## Action item
Draw out every line with the word "input" from the listing below.
Start of Information supplied
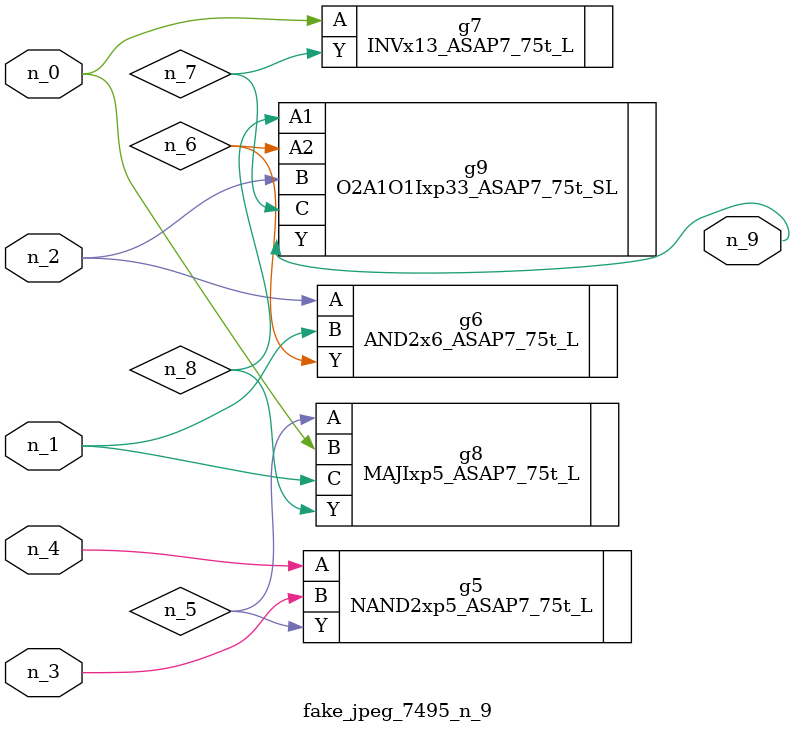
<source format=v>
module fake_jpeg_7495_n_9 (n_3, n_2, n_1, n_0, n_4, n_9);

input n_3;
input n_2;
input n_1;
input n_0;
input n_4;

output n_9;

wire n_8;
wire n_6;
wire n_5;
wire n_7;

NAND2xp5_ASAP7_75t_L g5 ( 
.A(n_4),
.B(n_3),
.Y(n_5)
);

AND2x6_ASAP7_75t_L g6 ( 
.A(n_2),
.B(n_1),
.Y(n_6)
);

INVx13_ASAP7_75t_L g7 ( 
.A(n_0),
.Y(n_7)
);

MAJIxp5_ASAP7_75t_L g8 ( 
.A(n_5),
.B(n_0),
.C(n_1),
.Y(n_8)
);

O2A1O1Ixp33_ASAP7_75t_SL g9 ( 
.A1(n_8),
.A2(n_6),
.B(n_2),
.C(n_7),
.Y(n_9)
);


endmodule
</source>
End of Information supplied
## Response to this task
input n_3;
input n_2;
input n_1;
input n_0;
input n_4;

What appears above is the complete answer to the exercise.